Bing has written a book. He gave a Gray Lounge presentation two Sundays ago and just about everyone stood in line to purchase a copy and have Bing sign it. Ostensibly, it was about the power of prayer and focused on the two weeks he spent in the hospital two years ago, a moment I captured as it unfolded from my own selfish point of view
https://johnwesley73.livejournal.com/507137.html.
I've read most of it by now and am here to tell you that this is about Bing's hospital stay in the way that Moby Dick is about a whale. The subtext is much more interesting than the superficial text. By page sixty, the narrative lifts off into a stratospheric exegesis of Bing and Colette's marriage and that, to me, is the real reason to read the book: it is an earnest love story, all the more powerful for its modest, kitchen sink style. The Bings are not royalty or great historical figures in the larger scheme of things. They are smart baby boomers who managed to find their way in the metropolitan, world-wide, commercial, financial and cultural stir-fry that rewards the college educated. Let there be no doubt about it: the system has worked for them. But, as Bing makes clear, it hasn't shielded them from life's ordinary cruelties. Parents grow old and sick in their world, too. Infants must be taken to the emergency room. Children have doubts about their futures.

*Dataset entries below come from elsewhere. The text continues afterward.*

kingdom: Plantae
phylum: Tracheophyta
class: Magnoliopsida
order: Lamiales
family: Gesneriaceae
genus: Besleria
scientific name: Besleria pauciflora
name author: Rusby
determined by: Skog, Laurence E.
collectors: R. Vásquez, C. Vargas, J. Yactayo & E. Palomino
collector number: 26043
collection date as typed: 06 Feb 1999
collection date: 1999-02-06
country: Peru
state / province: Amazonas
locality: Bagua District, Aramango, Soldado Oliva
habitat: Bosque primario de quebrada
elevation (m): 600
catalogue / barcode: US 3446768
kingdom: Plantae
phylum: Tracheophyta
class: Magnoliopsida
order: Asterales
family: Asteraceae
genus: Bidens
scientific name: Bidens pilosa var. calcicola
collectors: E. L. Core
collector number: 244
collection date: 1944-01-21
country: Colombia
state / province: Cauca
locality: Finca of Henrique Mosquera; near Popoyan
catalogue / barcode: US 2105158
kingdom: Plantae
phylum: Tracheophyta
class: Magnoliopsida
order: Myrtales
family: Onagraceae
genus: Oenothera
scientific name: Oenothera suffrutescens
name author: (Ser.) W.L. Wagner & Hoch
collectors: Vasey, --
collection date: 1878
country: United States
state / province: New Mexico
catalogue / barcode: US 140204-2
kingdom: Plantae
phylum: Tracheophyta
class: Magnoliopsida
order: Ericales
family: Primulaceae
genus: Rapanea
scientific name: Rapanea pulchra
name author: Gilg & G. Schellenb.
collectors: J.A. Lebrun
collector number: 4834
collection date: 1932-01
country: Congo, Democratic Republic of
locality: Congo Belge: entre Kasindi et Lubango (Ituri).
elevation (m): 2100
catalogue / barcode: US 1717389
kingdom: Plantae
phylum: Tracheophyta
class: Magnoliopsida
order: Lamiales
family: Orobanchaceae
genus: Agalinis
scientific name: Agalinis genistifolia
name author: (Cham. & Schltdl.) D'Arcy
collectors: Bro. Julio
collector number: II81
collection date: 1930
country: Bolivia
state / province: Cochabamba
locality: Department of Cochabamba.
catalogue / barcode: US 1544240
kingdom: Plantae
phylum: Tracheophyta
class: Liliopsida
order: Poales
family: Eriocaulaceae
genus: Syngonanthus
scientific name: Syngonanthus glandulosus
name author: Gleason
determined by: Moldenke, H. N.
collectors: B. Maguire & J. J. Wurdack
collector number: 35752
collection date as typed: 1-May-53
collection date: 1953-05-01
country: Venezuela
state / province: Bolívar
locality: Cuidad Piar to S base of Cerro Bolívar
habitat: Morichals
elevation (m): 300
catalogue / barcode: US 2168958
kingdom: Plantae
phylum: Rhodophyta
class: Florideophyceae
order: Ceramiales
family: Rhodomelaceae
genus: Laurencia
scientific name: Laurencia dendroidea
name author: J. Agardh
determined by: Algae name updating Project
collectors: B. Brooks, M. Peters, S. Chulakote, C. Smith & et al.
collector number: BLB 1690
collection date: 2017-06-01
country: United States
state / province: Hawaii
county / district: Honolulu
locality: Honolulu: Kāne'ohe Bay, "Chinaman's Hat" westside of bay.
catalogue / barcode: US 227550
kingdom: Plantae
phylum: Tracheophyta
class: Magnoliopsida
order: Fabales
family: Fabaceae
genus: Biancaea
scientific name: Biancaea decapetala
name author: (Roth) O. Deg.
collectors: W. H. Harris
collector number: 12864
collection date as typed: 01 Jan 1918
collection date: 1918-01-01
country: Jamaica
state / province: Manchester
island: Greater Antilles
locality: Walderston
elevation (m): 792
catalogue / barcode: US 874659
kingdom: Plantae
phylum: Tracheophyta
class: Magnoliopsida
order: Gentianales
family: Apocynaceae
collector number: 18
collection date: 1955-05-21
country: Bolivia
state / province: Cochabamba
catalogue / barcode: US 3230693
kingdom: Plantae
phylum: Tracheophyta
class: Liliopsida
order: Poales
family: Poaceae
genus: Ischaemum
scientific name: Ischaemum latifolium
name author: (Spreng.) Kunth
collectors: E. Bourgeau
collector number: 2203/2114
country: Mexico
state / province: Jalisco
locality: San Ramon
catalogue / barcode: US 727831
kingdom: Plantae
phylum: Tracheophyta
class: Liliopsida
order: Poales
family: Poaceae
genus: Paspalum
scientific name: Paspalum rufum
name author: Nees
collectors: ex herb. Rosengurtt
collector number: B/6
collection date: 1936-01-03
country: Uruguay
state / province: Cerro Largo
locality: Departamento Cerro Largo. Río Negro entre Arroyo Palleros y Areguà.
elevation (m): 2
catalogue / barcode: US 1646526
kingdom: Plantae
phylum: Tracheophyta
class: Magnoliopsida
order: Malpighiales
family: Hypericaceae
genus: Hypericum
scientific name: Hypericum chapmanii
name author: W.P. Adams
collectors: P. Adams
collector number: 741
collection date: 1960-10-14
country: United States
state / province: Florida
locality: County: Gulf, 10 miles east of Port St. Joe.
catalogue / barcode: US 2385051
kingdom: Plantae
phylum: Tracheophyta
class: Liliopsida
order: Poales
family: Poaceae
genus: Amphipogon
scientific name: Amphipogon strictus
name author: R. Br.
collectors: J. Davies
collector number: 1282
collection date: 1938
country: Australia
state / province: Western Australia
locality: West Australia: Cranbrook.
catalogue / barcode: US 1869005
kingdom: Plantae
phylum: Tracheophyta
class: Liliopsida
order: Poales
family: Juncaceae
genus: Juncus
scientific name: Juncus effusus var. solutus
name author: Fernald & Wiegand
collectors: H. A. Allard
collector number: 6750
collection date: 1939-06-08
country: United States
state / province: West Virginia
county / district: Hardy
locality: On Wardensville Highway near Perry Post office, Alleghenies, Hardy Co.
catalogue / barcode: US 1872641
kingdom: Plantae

Indeed, it is incredible to me that Bing ever got his children's permission to relate some of the things he does. I knew, for example, that The Mysterious Stranger was a bit of a wunderkind growing up. But, who would have guessed that between he and Crosby, it was the successful capitalist who seems, oddly, the more in touch with his feelings? I feel almost as though, through his agnosticism, I have missed out on knowing the most interesting of all the male Bings.
The painters and carpenters are still in my kitchen and I will have to try and sneak a few more pages of Bing's book in-between answering their questions. It has been a remarkable month of demolition and rebuilding, of seeing the center of my apartment stripped to its bare walls and slowly built out again. There is dust everywhere. But, it is beginning to look like Christmas.